Raman Spectroscopy has been playing a central role in our understanding of different systems at molecular levels since its discovery. We have fabricated two custom built micro-Raman setup in our lab. One of them has a laser excitation of 532nm (green) to probe interactions in inorganic compounds and crystalline like structures. Other setup uses red laser to study specifically bio-molecular interactions. Recently we have been working for setting up polarization based Raman spectrometer for detection of Raman Optical Activity in biomolecules specially proteins.
Surface Enhanced Raman Spectroscopy:
SERS of Biomolecules:
There is a large interest in knowing the changes in biomolecules in their natural environment, such as, within a cell. Recent advancements have shown that gold and silver nanoparticles can be introduced into the cell without damaging and these attach to various parts of the cell. This enables us to look at the activities of these due to the enhancement in their Raman signals. The group is using SERS for two aspects
1) for diagnostics and
2) for interactions and structural information. We have been looking at protein and small molecular interactions using SERS in collaboration with Prof. Tapas K. Kundu in the field of Cancer Research. In this process we have been interested in producing different nano-structures of gold and silver in pure and core-shell architecture. We have been also interested in studying poly-peptides, nucleotides along with proteins. The group is also working in collaboration Prof. V. Nagaraja (IISc) to study the effect of metal ions on Restriction Enzyme KPN1. Surface Enhanced Raman Spectroscopy is also being used to study effect of small molecules binding in proteins. New nano structures are also being synthesized and characterized for studying the mechanism of SERS. Our group is also interested in theoretical simulations like FDTD (Finite Difference Time Domain), Molecular Dynamics, Gaussian etc. for better understanding SERS.
Single Molecule Detection: Using AFM tips we can localize the enhancement of raman signal and this in turn can be used to detect single molecule. This well known technique is known as Tip Enhanced Raman Spectroscopy. We are developing a customized TERS setup in our lab using Nanonics imaging setup along with our custom built Raman setup.
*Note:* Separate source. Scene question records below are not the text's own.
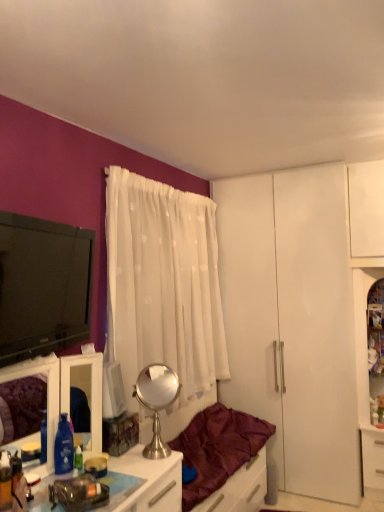
Question: Is white sheer curtain at center taller than white matte drawer at lower right?

Choices:
 (A) yes
 (B) no

Answer: (A)

Question: From the image's perspective, is white sheer curtain at center located beneath white matte drawer at lower right?

Choices:
 (A) no
 (B) yes

Answer: (A)

Question: Is white sheer curtain at center facing towards white matte drawer at lower right?

Choices:
 (A) yes
 (B) no

Answer: (B)

Question: Is white sheer curtain at center further to camera compared to white matte drawer at lower right?

Choices:
 (A) yes
 (B) no

Answer: (B)

Question: Is white sheer curtain at center looking in the opposite direction of white matte drawer at lower right?

Choices:
 (A) yes
 (B) no

Answer: (B)

Question: In the image, is clear glass cabinet at right positioned in front of or behind white sheer curtain at center?

Choices:
 (A) behind
 (B) front

Answer: (A)

Question: Is point (365, 410) closer or farther from the camera than point (112, 359)?

Choices:
 (A) farther
 (B) closer

Answer: (A)

Question: In terms of height, does clear glass cabinet at right look taller or shorter compared to white sheer curtain at center?

Choices:
 (A) tall
 (B) short

Answer: (B)

Question: From the image's perspective, is clear glass cabinet at right located above or below white sheer curtain at center?

Choices:
 (A) above
 (B) below

Answer: (B)

Question: From the image's perspective, relative to black glossy television at left, is metallic silver vanity at lower left above or below?

Choices:
 (A) above
 (B) below

Answer: (B)

Question: Is metallic silver vanity at lower left to the left or to the right of black glossy television at left in the image?

Choices:
 (A) left
 (B) right

Answer: (A)

Question: Is point (100, 415) positioned closer to the camera than point (8, 326)?

Choices:
 (A) farther
 (B) closer

Answer: (A)

Question: From a real-world perspective, is metallic silver vanity at lower left positioned above or below black glossy television at left?

Choices:
 (A) below
 (B) above

Answer: (A)

Question: Is point (147, 398) positioned closer to the camera than point (221, 351)?

Choices:
 (A) closer
 (B) farther

Answer: (A)

Question: Looking at their shapes, would you say polished silver mirror at center is wider or thinner than white sheer curtain at center?

Choices:
 (A) thin
 (B) wide

Answer: (A)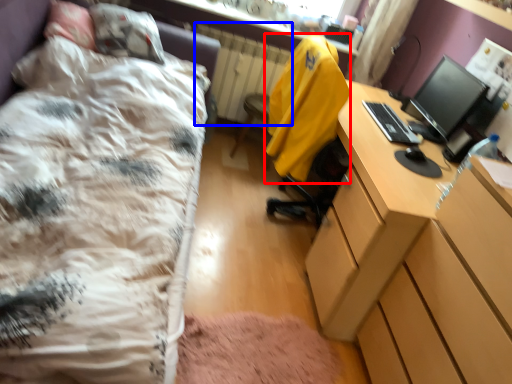
Question: Which object appears farthest to the camera in this image, jacket (highlighted by a red box) or radiator (highlighted by a blue box)?

Choices:
 (A) jacket
 (B) radiator

Answer: (B)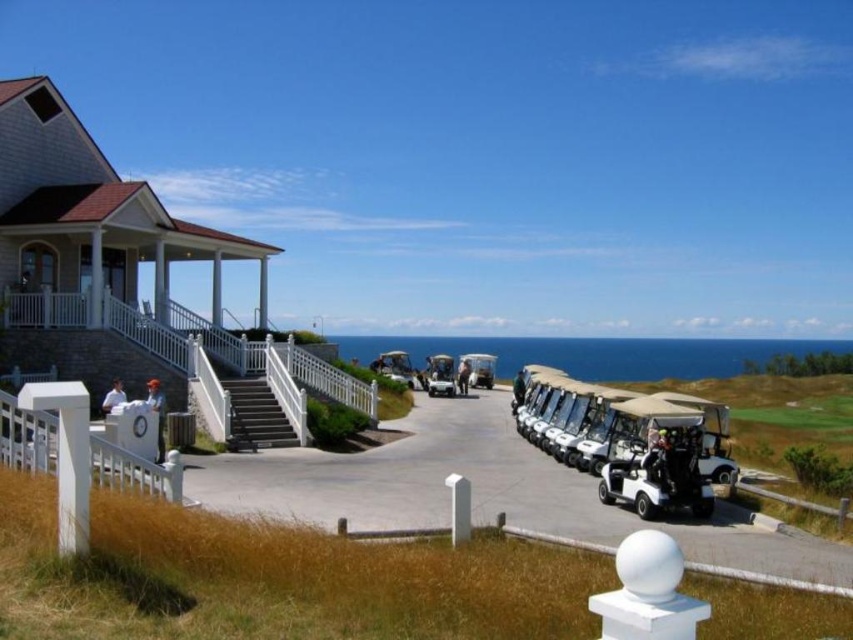
You are a golfer standing at the bottom of the smooth concrete stairs at center and want to reach the matte black golf cart at center. Which direction should you move to get there?

The smooth concrete stairs at center is located above the matte black golf cart at center, so you should move downward to reach the matte black golf cart at center.

You are standing at the entrance of the two story building with a white exterior and a red tiled roof on the left side of the image. You want to go to the paved area leading towards the ocean where the golf carts are parked. Which direction should you walk relative to the smooth concrete stairs at center?

You should walk away from the smooth concrete stairs at center because the stairs lead upwards to the entrance, while the paved area towards the ocean is likely located in the opposite direction.

You are standing at the two story building with white exterior and red tiled roof on the left side of the image. You want to go to the point at coordinates [256,416]. Which direction should you walk to reach the point?

You should walk towards the center of the image because the point at coordinates [256,416] is located on smooth concrete stairs at center.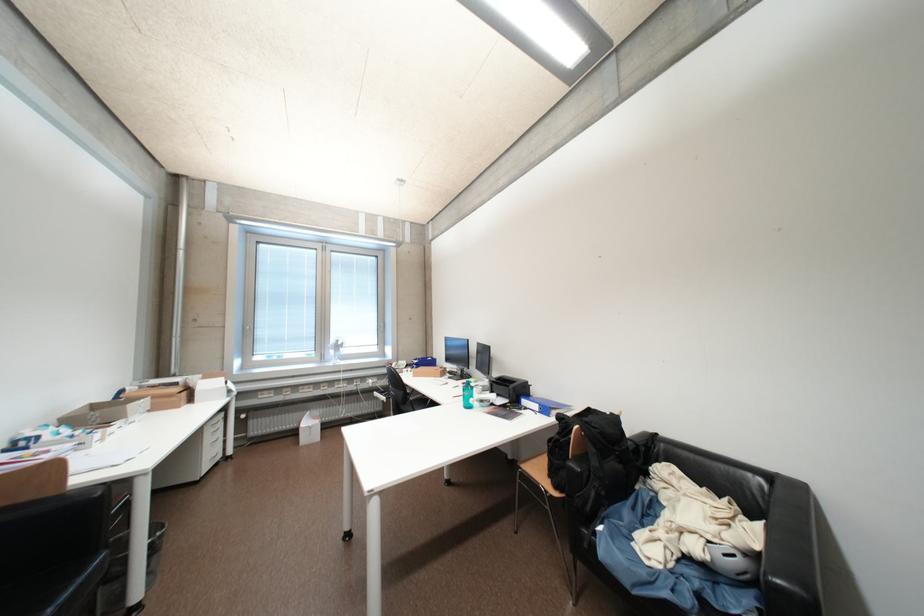
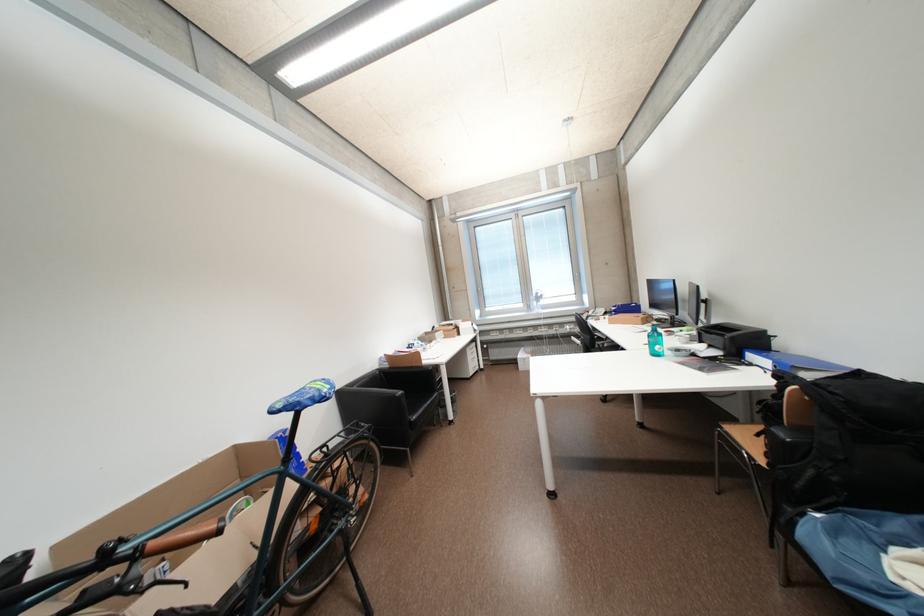
The point at (330, 359) is marked in the first image. Where is the corresponding point in the second image?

Brillouin spectroscopy is a non contact method to probe the elastic properties of materials. We have developed micro Brillouin setup in our lab which enables us to perform Brillouin investigations on micron sized samples as well. We have been looking at the elastic properties of various materials like metal organic frameworks, ionic liquids, pyrochlores, nanotubes etc. We have successfully developed high pressure Brillouin setup which is the first of its kind in India.
High pressure Raman spectroscopy
In- situ Raman spectroscopy is a widely used characterization technique for investigating the structural, vibrational and electronic properties of materials under high pressure. Using this technique, interesting phenomenon such as insulator metal transitions, lattice dynamics, amorphization, isostructural transitions, structural phase transitions, topological quantum phase transitions etc of materials can be investigated under extreme high pressure conditions.
Our present projects involves Topological insulators, High pressure structural transition, Insulator metal transitions and isostructural transitions studies.